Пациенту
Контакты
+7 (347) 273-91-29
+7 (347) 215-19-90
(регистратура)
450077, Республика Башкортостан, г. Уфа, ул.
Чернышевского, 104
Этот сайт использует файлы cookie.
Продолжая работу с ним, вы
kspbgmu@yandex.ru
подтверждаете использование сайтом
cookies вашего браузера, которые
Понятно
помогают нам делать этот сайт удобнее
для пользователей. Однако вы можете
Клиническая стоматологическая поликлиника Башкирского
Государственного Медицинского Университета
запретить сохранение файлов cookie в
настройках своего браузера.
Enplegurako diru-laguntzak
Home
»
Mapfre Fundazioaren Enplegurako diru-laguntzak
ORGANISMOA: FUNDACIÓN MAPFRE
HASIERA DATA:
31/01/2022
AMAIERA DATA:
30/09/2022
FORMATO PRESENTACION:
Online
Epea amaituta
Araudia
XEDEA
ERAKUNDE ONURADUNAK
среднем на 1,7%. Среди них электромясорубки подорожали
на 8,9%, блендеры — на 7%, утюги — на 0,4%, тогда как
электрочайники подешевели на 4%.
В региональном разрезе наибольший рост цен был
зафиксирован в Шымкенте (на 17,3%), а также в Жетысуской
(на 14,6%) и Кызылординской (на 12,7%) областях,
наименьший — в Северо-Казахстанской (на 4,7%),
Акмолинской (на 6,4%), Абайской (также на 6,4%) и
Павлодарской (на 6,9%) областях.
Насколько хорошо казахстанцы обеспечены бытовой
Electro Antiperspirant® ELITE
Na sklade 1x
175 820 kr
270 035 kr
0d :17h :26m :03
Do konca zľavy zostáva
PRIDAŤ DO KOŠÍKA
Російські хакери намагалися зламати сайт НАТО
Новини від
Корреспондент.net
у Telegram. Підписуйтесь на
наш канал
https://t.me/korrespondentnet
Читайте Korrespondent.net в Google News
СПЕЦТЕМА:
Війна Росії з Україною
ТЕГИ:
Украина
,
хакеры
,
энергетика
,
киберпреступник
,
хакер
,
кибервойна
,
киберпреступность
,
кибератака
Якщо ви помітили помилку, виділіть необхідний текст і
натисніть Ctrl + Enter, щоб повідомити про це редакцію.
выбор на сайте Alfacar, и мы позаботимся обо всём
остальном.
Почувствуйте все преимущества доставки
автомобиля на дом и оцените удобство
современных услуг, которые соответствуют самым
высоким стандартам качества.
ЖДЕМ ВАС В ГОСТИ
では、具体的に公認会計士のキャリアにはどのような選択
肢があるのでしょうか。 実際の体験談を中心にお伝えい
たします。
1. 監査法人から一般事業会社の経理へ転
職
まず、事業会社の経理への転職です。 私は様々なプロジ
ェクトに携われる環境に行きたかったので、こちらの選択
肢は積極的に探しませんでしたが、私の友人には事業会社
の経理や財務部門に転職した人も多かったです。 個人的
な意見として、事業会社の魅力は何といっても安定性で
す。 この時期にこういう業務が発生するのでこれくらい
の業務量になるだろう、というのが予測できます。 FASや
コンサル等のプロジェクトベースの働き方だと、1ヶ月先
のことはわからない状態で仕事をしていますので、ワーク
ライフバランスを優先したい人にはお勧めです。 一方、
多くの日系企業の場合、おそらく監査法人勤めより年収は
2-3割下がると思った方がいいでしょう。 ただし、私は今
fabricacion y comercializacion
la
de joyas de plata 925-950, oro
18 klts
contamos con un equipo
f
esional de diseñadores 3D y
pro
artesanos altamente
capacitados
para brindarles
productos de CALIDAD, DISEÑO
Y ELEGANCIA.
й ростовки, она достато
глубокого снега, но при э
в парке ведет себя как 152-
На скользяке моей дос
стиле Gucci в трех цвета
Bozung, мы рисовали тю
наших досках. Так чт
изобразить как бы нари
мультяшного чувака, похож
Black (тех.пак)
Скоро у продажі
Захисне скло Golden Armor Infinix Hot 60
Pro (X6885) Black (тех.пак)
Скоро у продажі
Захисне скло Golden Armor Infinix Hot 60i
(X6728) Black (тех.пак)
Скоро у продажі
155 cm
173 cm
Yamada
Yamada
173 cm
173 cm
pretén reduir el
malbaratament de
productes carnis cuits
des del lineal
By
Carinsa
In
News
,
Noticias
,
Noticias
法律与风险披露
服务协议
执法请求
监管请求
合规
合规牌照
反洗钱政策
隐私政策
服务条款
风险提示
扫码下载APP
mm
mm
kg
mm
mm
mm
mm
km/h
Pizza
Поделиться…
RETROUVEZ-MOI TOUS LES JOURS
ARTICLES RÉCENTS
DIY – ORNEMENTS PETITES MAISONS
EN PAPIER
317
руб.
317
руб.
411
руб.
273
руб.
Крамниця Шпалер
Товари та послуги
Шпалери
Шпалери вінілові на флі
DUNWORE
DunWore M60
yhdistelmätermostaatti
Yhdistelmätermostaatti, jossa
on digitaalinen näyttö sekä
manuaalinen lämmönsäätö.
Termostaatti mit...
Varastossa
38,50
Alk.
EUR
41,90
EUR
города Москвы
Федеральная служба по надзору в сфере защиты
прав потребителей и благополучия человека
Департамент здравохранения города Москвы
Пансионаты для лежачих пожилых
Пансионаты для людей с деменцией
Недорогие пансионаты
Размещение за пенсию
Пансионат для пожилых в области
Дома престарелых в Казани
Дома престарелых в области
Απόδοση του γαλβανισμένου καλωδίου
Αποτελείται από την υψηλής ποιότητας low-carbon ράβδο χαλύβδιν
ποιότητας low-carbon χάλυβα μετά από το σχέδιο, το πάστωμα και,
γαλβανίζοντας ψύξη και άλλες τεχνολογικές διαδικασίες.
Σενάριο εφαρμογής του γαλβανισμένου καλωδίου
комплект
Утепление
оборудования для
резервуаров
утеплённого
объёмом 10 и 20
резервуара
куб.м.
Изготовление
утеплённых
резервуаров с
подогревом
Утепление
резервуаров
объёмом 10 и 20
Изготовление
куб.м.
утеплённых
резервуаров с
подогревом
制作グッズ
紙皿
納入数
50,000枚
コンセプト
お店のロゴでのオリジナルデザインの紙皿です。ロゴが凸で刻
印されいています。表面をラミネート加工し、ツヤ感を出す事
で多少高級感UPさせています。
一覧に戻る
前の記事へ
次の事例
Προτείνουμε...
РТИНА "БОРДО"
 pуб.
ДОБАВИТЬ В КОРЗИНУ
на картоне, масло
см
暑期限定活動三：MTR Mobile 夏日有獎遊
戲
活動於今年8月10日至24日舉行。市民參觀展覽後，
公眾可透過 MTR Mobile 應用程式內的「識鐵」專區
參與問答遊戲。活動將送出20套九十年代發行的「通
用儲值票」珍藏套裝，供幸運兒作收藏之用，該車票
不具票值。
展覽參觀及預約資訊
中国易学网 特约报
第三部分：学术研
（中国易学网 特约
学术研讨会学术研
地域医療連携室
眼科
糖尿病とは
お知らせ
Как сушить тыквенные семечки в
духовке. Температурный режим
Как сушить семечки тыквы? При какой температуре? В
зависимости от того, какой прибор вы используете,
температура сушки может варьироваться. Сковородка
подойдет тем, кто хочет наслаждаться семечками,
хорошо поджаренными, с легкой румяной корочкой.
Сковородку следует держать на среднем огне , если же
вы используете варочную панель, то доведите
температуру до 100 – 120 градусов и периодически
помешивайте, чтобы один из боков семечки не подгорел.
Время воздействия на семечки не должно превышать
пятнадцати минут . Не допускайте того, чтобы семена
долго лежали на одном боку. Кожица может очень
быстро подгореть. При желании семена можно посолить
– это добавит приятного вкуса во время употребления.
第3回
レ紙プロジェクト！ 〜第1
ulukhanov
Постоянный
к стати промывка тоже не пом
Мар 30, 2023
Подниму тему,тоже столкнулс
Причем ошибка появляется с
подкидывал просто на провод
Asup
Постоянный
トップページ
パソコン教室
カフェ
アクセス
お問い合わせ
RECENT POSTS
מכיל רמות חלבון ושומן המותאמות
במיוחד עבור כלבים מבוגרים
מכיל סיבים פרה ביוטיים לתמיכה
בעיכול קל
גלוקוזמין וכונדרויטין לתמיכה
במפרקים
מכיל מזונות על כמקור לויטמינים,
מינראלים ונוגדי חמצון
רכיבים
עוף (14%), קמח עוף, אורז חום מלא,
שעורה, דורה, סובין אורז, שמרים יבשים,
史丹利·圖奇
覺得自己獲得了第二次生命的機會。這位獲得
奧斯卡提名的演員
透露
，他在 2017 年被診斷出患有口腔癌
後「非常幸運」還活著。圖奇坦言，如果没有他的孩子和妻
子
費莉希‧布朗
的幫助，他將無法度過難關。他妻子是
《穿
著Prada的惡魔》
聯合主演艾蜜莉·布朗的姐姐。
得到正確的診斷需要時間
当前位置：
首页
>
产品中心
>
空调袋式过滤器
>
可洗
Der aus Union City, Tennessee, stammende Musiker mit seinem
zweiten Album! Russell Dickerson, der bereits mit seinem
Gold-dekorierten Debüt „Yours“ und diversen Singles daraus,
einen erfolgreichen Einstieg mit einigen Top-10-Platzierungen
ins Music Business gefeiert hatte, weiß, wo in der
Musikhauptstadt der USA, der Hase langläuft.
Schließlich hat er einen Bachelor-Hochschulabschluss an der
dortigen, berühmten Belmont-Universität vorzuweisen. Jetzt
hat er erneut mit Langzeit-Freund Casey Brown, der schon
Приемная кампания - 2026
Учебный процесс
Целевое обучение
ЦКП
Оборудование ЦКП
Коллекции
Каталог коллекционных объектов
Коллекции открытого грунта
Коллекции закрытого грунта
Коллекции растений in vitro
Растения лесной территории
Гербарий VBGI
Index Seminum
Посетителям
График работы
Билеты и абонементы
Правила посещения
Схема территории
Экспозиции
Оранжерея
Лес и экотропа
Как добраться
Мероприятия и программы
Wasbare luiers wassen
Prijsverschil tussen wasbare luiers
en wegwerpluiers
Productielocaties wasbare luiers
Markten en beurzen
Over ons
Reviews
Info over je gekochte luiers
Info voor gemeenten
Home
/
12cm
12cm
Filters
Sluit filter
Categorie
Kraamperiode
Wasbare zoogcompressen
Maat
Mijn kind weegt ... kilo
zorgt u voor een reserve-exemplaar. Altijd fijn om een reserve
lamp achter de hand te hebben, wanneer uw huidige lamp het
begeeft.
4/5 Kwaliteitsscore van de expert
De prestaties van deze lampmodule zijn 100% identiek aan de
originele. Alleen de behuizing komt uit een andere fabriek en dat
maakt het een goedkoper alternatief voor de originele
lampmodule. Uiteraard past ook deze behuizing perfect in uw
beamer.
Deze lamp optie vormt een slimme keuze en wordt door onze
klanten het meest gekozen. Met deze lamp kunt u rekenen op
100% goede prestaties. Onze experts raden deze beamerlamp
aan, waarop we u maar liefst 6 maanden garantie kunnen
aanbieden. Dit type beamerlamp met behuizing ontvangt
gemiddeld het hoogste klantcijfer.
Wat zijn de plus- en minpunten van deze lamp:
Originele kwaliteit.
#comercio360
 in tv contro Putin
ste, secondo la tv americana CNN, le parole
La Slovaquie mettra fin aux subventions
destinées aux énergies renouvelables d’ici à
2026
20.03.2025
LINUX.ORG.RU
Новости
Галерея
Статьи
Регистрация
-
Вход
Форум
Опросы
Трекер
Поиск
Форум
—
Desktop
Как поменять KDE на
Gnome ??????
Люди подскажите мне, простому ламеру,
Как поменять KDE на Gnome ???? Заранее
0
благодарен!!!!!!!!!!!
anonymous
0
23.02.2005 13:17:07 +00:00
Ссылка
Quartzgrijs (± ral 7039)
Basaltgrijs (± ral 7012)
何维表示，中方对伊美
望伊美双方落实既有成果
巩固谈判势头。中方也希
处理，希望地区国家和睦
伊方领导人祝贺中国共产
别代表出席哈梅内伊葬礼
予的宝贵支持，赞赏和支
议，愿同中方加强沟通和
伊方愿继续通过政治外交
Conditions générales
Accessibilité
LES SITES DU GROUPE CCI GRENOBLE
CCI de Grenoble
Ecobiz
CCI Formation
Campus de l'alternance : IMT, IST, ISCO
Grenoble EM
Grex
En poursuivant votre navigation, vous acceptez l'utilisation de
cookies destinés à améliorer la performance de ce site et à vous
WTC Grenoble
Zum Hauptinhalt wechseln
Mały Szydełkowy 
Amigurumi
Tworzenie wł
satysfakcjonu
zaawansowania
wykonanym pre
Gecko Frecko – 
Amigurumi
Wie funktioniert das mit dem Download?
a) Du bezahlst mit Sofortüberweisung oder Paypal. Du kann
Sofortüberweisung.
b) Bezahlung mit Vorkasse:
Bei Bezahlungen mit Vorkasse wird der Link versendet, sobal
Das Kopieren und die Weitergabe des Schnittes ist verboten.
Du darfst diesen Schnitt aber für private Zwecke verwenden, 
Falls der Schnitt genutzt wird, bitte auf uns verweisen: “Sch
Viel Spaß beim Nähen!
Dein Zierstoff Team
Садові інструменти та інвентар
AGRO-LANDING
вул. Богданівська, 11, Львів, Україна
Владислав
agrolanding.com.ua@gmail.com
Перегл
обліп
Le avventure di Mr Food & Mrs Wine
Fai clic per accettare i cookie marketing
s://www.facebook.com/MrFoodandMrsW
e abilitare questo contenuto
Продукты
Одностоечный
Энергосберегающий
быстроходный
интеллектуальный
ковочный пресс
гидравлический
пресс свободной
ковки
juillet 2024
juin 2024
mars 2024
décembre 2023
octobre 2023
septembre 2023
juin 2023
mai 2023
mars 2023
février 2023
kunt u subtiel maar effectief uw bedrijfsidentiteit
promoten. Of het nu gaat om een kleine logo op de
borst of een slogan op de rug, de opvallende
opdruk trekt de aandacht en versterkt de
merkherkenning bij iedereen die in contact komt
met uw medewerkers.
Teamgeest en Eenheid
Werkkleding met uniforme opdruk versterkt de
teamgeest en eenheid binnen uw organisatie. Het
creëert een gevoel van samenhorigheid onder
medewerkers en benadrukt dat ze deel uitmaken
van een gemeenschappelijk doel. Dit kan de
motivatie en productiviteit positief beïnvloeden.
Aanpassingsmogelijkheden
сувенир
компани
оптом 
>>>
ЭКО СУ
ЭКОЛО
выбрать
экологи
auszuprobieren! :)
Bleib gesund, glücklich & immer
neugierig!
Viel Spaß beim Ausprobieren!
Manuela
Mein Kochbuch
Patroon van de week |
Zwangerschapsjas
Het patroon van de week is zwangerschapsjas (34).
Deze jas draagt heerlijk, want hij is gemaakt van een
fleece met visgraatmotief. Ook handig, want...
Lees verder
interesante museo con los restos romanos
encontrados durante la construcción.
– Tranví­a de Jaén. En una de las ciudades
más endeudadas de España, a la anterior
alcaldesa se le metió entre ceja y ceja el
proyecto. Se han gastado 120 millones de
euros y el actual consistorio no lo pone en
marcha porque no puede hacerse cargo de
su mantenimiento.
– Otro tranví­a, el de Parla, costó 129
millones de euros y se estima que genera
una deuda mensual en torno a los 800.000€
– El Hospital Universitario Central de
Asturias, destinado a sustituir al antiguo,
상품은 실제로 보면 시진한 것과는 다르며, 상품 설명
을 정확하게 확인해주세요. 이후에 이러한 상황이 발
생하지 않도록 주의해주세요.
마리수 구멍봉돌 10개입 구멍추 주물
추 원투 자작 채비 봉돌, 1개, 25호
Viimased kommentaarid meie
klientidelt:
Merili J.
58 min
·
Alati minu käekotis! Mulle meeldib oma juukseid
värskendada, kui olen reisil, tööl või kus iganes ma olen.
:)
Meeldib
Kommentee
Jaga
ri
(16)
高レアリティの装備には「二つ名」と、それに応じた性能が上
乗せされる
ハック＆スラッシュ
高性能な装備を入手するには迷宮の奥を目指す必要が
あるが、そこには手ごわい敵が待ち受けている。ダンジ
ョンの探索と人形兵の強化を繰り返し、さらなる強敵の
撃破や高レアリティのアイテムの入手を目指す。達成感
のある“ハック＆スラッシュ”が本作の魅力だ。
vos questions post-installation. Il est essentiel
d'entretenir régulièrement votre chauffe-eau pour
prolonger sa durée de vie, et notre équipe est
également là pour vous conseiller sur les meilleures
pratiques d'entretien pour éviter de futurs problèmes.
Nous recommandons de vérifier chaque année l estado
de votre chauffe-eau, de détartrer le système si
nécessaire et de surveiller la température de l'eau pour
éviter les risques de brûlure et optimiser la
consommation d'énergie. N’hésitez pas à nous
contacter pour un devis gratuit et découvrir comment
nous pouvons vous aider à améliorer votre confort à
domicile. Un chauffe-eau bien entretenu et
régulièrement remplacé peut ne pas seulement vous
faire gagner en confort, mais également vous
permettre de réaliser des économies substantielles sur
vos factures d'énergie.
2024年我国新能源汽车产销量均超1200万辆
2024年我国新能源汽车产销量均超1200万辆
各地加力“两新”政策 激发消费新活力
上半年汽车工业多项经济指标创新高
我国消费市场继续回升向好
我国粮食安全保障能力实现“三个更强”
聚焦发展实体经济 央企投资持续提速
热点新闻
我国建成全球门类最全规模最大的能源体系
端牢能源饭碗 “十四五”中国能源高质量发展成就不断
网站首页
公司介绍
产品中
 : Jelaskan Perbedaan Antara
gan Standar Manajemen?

+ + +

**Problem**:
Turn the data, starting at its first line and ending at the line containing "Насколько хорошо казахстанцы", into a JSON list of strings with one string per line, including both of those lines and leaving out blank lines.

**Worked solution**:
[
  "Пациенту",
  "Контакты",
  "+7 (347) 273-91-29",
  "+7 (347) 215-19-90",
  "(регистратура)",
  "450077, Республика Башкортостан, г. Уфа, ул.",
  "Чернышевского, 104",
  "Этот сайт использует файлы cookie.",
  "Продолжая работу с ним, вы",
  "kspbgmu@yandex.ru",
  "подтверждаете использование сайтом",
  "cookies вашего браузера, которые",
  "Понятно",
  "помогают нам делать этот сайт удобнее",
  "для пользователей. Однако вы можете",
  "Клиническая стоматологическая поликлиника Башкирского",
  "Государственного Медицинского Университета",
  "запретить сохранение файлов cookie в",
  "настройках своего браузера.",
  "Enplegurako diru-laguntzak",
  "Home",
  "»",
  "Mapfre Fundazioaren Enplegurako diru-laguntzak",
  "ORGANISMOA: FUNDACIÓN MAPFRE",
  "HASIERA DATA:",
  "31/01/2022",
  "AMAIERA DATA:",
  "30/09/2022",
  "FORMATO PRESENTACION:",
  "Online",
  "Epea amaituta",
  "Araudia",
  "XEDEA",
  "ERAKUNDE ONURADUNAK",
  "среднем на 1,7%. Среди них электромясорубки подорожали",
  "на 8,9%, блендеры — на 7%, утюги — на 0,4%, тогда как",
  "электрочайники подешевели на 4%.",
  "В региональном разрезе наибольший рост цен был",
  "зафиксирован в Шымкенте (на 17,3%), а также в Жетысуской",
  "(на 14,6%) и Кызылординской (на 12,7%) областях,",
  "наименьший — в Северо-Казахстанской (на 4,7%),",
  "Акмолинской (на 6,4%), Абайской (также на 6,4%) и",
  "Павлодарской (на 6,9%) областях.",
  "Насколько хорошо казахстанцы обеспечены бытовой"
]